When Assemblyman Nadler was elected to Congress in 1992, he fought to retain the elevated highway, vowing, “I want to kill Riverside South.” Trump laughed it off, noting that keeping the highway in place would save him a lot of money, insisting “It’s about whether New York gets a great park.” Nadler didn’t kill the project, and the first buildings of Riverside South opened in 2000 with “Trump Place” emblazoned on each facade. It would take twenty more years for the final buildings to open. By then, Trump’s name had been removed and he had long since cashed out.
The elevated West Side Highway continues to cast a shadow and spew pollution over Riverside Park South. When we last lived in Manhattan, we used to walk our dog daily along the park’s undulating riverfront paths as the highway roared overhead, while the entrance to the partially-completed tunnel that would have diverted it underground gaped behind a chain-link fence. Despite the vibrancy of the new neighborhood, a sense of unfinished business and unrealized potential pervades the place.






As Trump returns to the White House on Monday, the story of Riverside South offers insights into how his administration might approach cities and urban policy challenges—and how cities might approach him.
A key lesson is about Trump himself.

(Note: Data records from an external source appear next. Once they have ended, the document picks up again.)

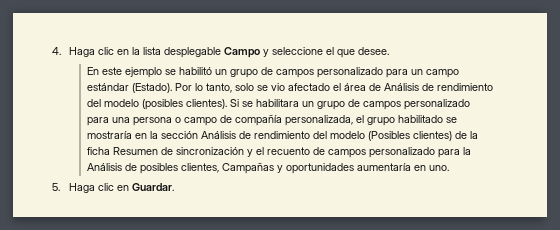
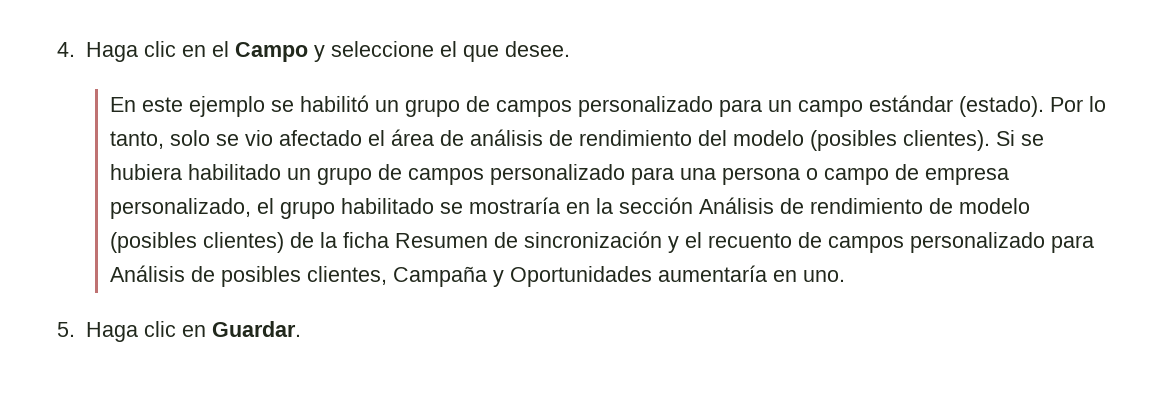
[132,47,222,58] la lista desplegable -> [211,41,229,57] el
[131,83,172,93] (Estado). -> [959,96,1045,117] (estado).
[383,83,419,91] Análisis -> [470,129,544,146] análisis
[255,99,299,107] habilitara -> [110,164,282,180] hubiera habilitado
[234,114,353,126] compañía personalizada, -> [925,167,1010,185] [110,198,252,219] empresa personalizado,
[312,131,410,141] del modelo (Posibles -> [929,198,1031,214] [110,232,198,253] de modelo (posibles
[462,147,471,155] la -> (1095, 244) none
[221,162,354,174] Campañas y oportunidades -> [393,266,653,287] Campaña y Oportunidades

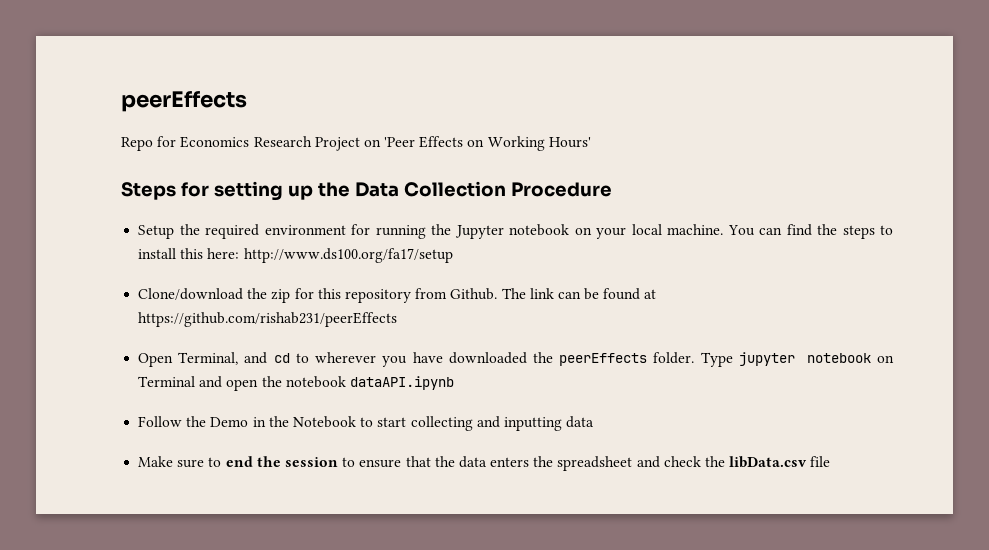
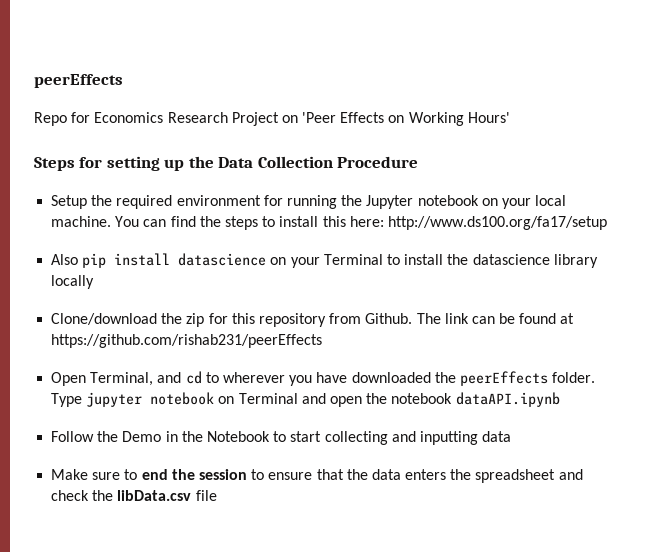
(453, 255) none -> [51,253,598,268] [51,275,95,289] // Also pip install datascience on your Terminal to install the datascience library locally

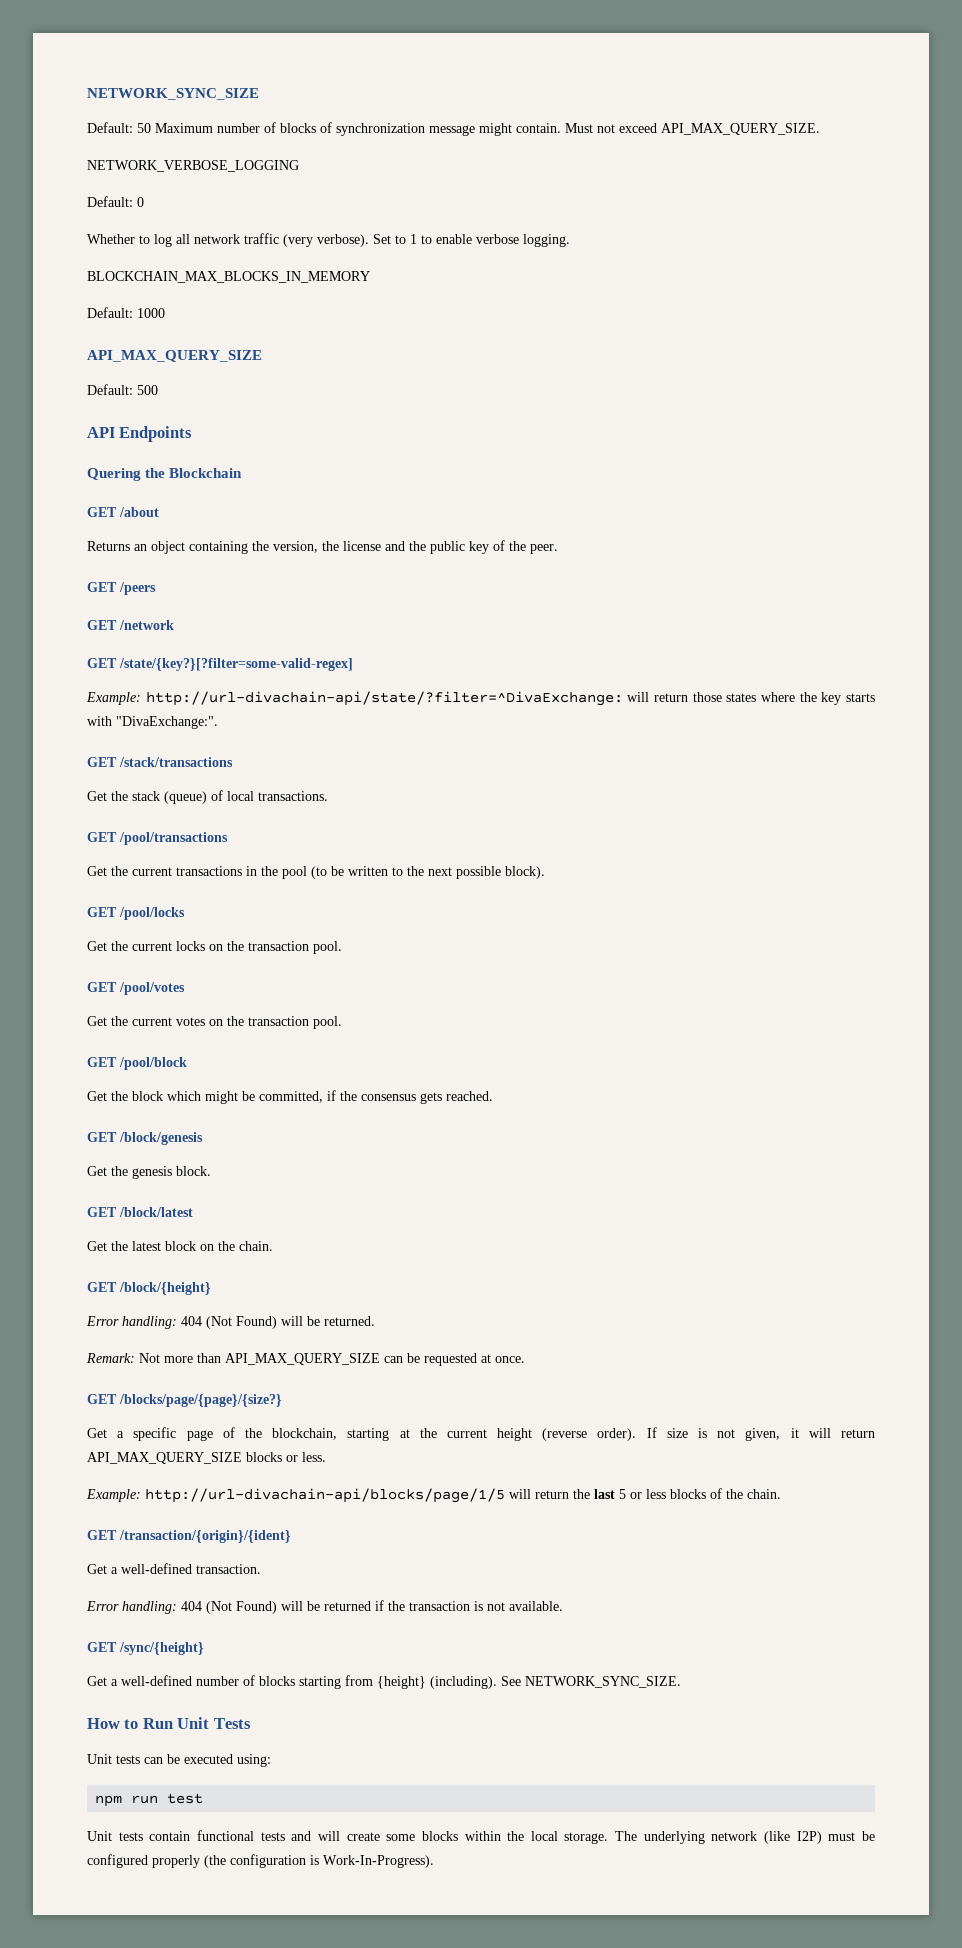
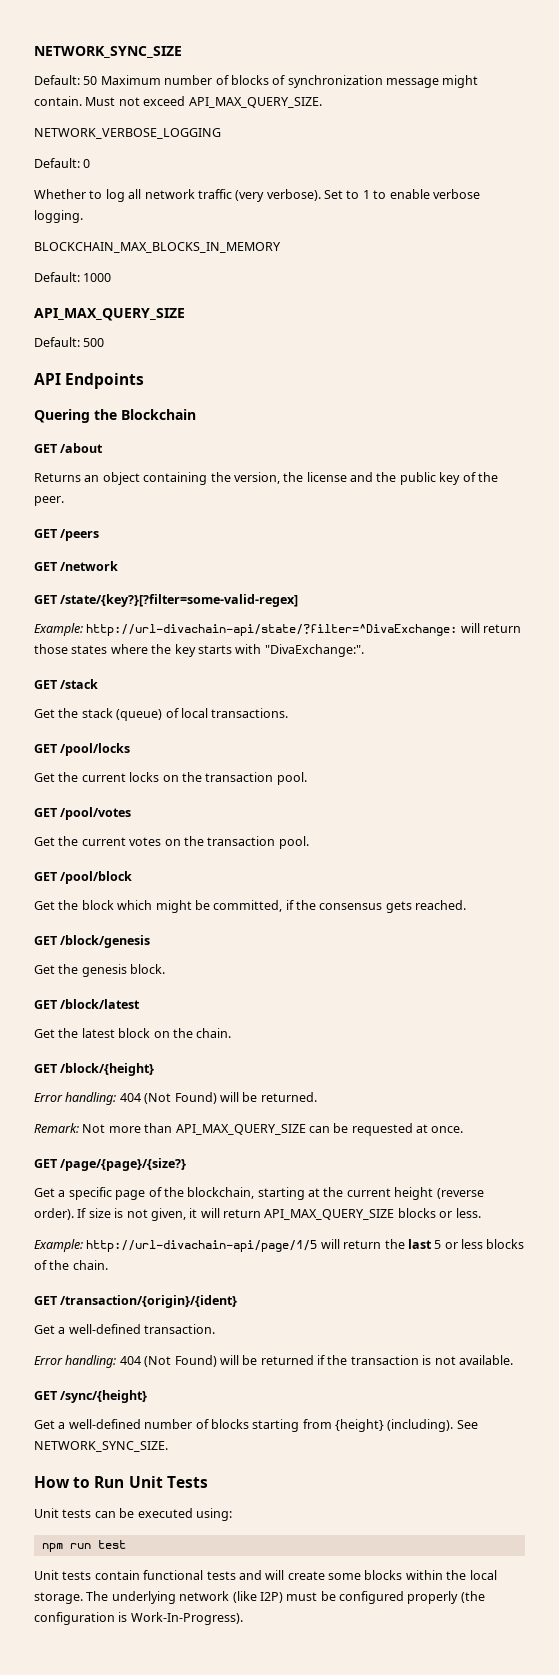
[119,757,233,767] /stack/transactions -> [60,679,99,689] /stack
[87,832,228,845] [87,866,545,879] // GET /pool/transactions // Get the current transactions in the pool (to be written to the next possible block). -> (289, 713) none
[119,1394,282,1407] /blocks/page/{page}/{size?} -> [60,1158,187,1171] /page/{page}/{size?}
[145,1488,505,1503] http://url-divachain-api/blocks/page/1/5 -> [86,1240,318,1252] http://url-divachain-api/page/1/5

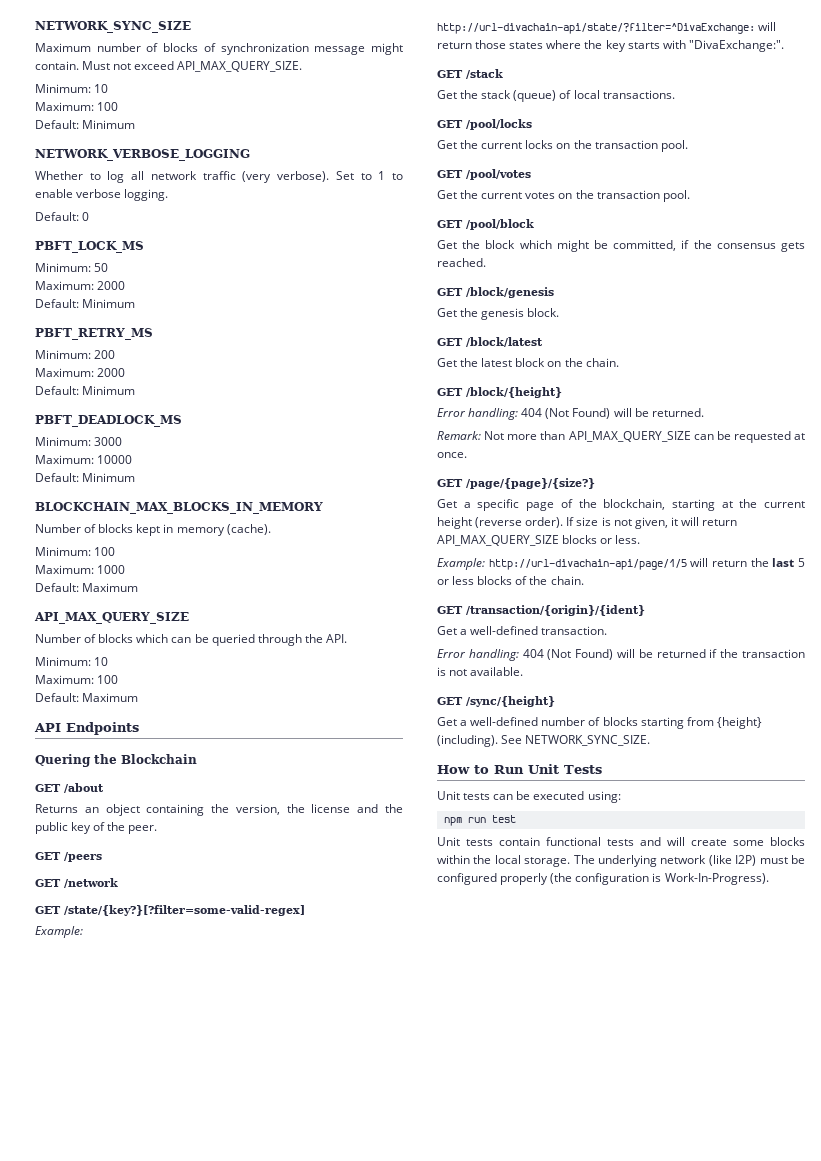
[34,75,98,85] Default: 50 -> (191, 27) none
[34,128,221,139] [34,158,91,168] NETWORK_VERBOSE_LOGGING // Default: 0 -> [35,84,109,93] [35,102,119,111] [35,120,136,129] [35,149,250,161] Minimum: 10 // Maximum: 100 // Default: Minimum // NETWORK_VERBOSE_LOGGING
[34,242,281,253] [34,272,112,282] [34,308,185,321] [34,337,105,347] BLOCKCHAIN_MAX_BLOCKS_IN_MEMORY // Default: 1000 // API_MAX_QUERY_SIZE // Default: 500 -> [35,212,90,221] [35,241,144,253] [35,263,109,272] [35,281,126,290] [35,299,136,308] [35,328,153,340] [35,350,116,359] [35,368,126,377] [35,386,136,395] [35,415,182,427] [35,437,123,446] [35,455,133,464] [35,473,136,482] [35,502,323,514] [35,524,271,536] [35,547,116,556] [35,565,126,574] [35,583,139,592] [34,612,189,624] [35,634,347,646] [35,657,109,666] [35,675,119,684] [35,693,139,702] Default: 0 // PBFT_LOCK_MS // Minimum: 50 // Maximum: 2000 // Default: Minimum // PBFT_RETRY_MS // Minimum: 200 // Maximum: 2000 // Default: Minimum // PBFT_DEADLOCK_MS // Minimum: 3000 // Maximum: 10000 // Default: Minimum // BLOCKCHAIN_MAX_BLOCKS_IN_MEMORY // Number of blocks kept in memory (cache). // Minimum: 100 // Maximum: 1000 // Default: Maximum // API_MAX_QUERY_SIZE // Number of blocks which can be queried through the API. // Minimum: 10 // Maximum: 100 // Default: Maximum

Facing bankruptcy, Trump was willing to completely abandon his larger-than-life vision for a more grounded victory. Paul Willen, the architect who designed the master plan, said that the “180-degree turnabout he made revealed something about his audacity and his willingness to…go in any direction at any moment.” Trump will turn on a dime so long as he gets credit for a win.
Another is that one must confront political realities as they are, not as one wishes them to be. Had Trump recognized the political realities of the (horribly flawed) ULURP public review process sooner, he might have avoided delays and financial struggles; similarly, Nadler’s petty opposition to highway relocation only harmed his constituents. Urban leaders ought to approach the incoming administration with similar political realities in mind, focusing on collaboration where possible rather than self-defeating “resistance.”
The story also teaches us that constructive community engagement can overcome the Culture of No and deliver a veto-proof consensus and superior results: in this case, a more neighborhood-friendly project that was bolder and better than what the neighborhood envisioned (though, amidst New York’s ongoing housing shortage, one mourns the 30,000 middle-income apartments Trump proposed back in 1975). It takes a durable coalition united by a shared vision to get to “yes.”
In this new administration, cities should embrace the “beautiful process” and seek potential areas of alignment with the administration on shared policy priorities like housing, transportation, and public safety. Democratic mayors like New York Mayor Eric Adams and Washington DC Mayor Muriel Bowser have already met with Trump to discuss how they can collaborate to solve urban problems. Perhaps Congressman Jerry Nadler should revisit his earlier views and schedule a visit to the White House to help deliver on Riverside South’s original vision.
Even he has to realize, for better or worse, we’re all living in Trump City now.
Great article. Thank you for taking the time to write it.
As a resident of NYC then, I remember that project. I mourn how NIMBYism always seeks to cut large scale projects “down to size.” Even if someone didn’t like the details of Trump’s vision, it is “thinking big” that made New York a great city.
As for that particular project, its most horrible manifestation of NIMBYism was Rep. Nadler’s spiteful action to prevent the highway from being put underground, as Trump offered to do. In order to spite Trump all he did was create a permanent eyesore for residents of that neighborhood, as you point out.
As Trump would say, “That is so sad.”
(Incidentally, I am not a Trump supporter, but I do support the right of property developers to decide how to build on their property.)